Après la fin de la Guerre froide, il suit le mouvement de démocratisation engagé avec le discours de La Baule, même si la France de François Mitterrand ne compte pas le Ghana dans sa zone d’influence. En 1992, alors qu’un autre jeune militaire, Amadou Toumani Touré (ATT), vient de renverser la dictature de Moussa Traoré au Mali, il quitte l’armée, introduit en 1992 le multipartisme, fonde son parti et se fait élire. Puis réélire sans difficulté en 1996 pour un nouveau quinquennat.

En 2000, il respecte la Constitution de 1992, qui limite à deux le nombre de mandats. Il soutient son dauphin, le vice-président John Atta Mills, et s’incline face à la victoire de l’opposant John Kufuor, donnant l’exemple.

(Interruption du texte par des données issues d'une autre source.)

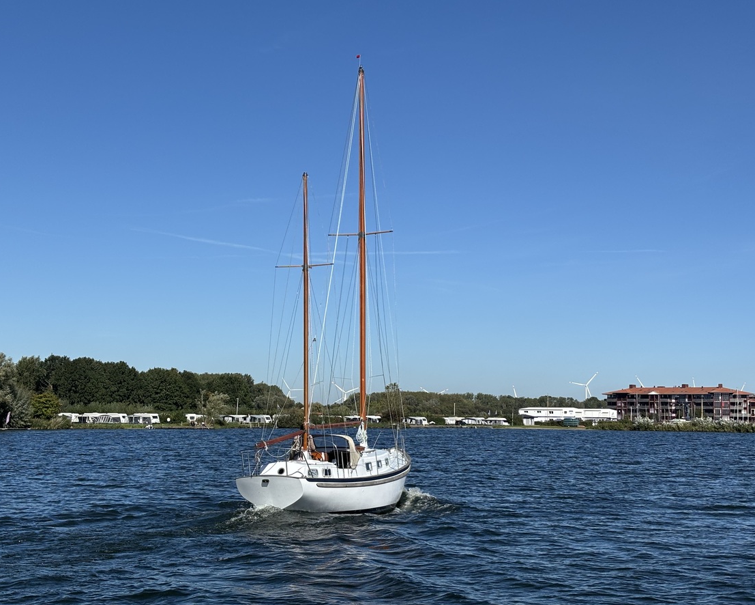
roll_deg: -0.6
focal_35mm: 55
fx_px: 1229
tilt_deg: +4.6
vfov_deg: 27.6
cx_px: 378
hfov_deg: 34.1
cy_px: 307
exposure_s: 1/4425
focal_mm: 5.96
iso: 40
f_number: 1.6
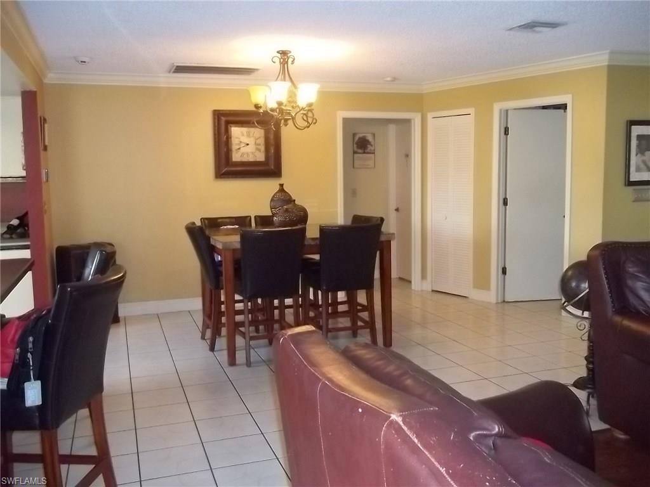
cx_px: 325
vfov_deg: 44.2
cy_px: 244
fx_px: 601
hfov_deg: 56.8
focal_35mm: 32
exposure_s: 1/30
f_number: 2.9
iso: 400
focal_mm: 5.7
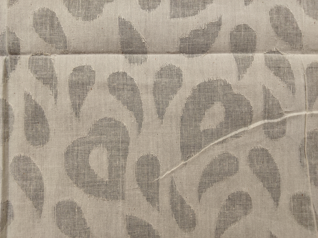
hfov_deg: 67.3
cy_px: 119
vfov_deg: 53.1
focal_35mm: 26
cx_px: 159
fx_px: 239
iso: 80
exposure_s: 1/100
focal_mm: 2.78
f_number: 2
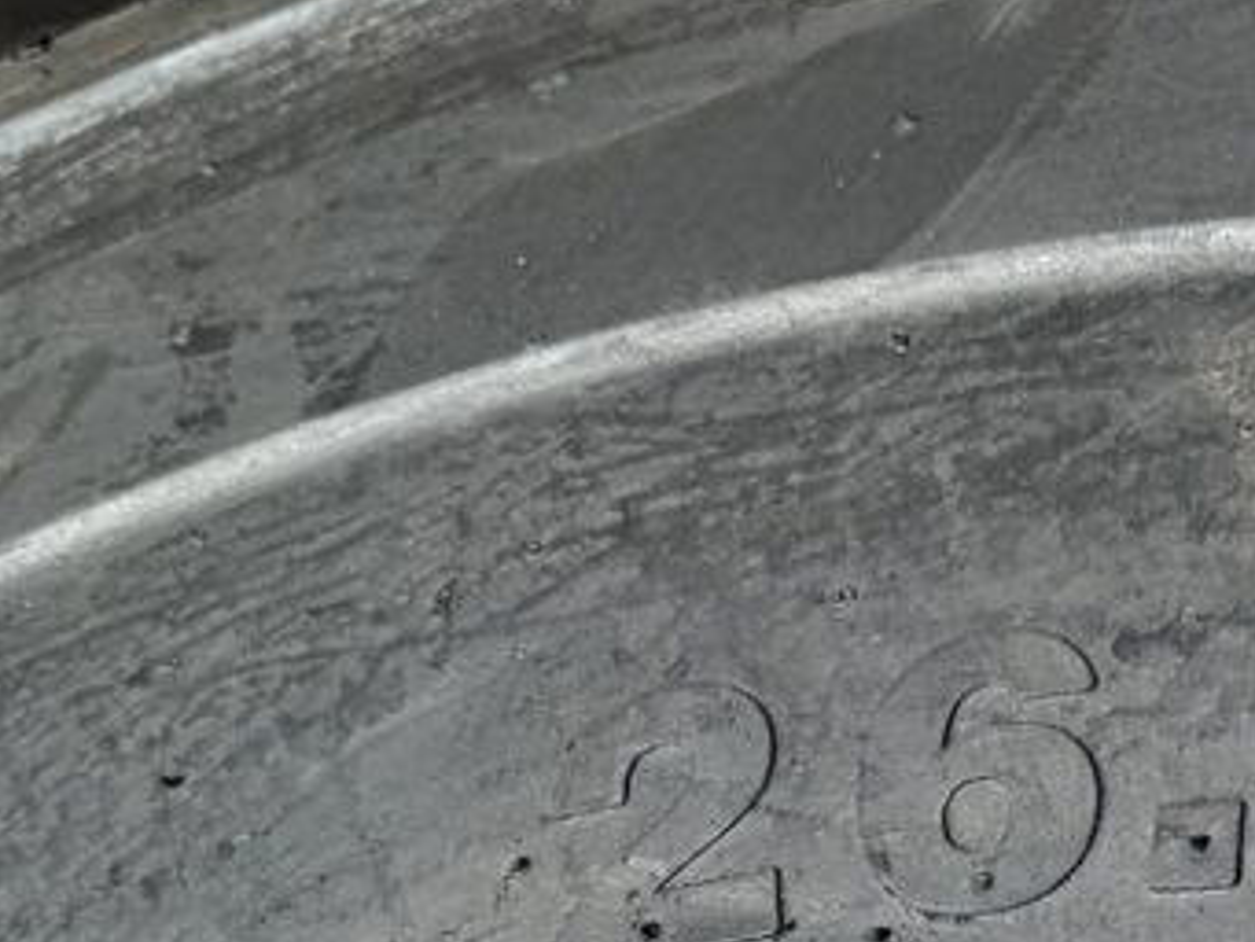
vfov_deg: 19.0
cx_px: 1454
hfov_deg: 23.7
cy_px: 883
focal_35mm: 76
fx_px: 2756
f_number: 1.78
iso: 80
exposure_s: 1/2105
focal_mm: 6.76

John Atta Mills est élu à son tour en 2008, et forme un gouvernement auquel Jerry Rawlings ne participe pas.

Une voix critique

« Je n’apprécie pas spécialement d’étre décrit comme populaire. Après tout, la popularité peut s’acheter. Je préfère passer pour un homme de confiance », déclare-t-il au micro de RFI en septembre 2009.

À la retraite à 53 ans, Jerry Rawlings, père de trois filles, s’est fait discret, tout en incarnant la bonne conscience démocratique du Ghana et en jouant les garde-fous. Il a été l’envoyé spécial de l’Union africaine (UA) en Somalie, en 2010, et gardé un œil sur son parti, le Congrès démocratique national (NDC).

En sont issus deux de ses successeurs, John Atta-Mills (2009-12) et John Mahama (2012-17), qu’il a régulièrement critiqués, les accusant sans détours de corruption. Le Ghana, qui va aux urnes le 7 décembre pour la prochaine présidentielle, est l’un des rares exemples ouest-africains, avec le Cap-Vert, de pays où des alternances démocratiques se font sans heurts.

Avec son blog, « J. J. » restait accessible, via une page contact comprenant les numéros de téléphone et le mail de son « bureau ». Il partageait ses réflexions sur l’état du Ghana, assenant que « le piège de la célébrité et du pouvoir nous corrompt », ou que « la poursuite de l’argent a mené à un état de stupidité et d’irresponsabilité ».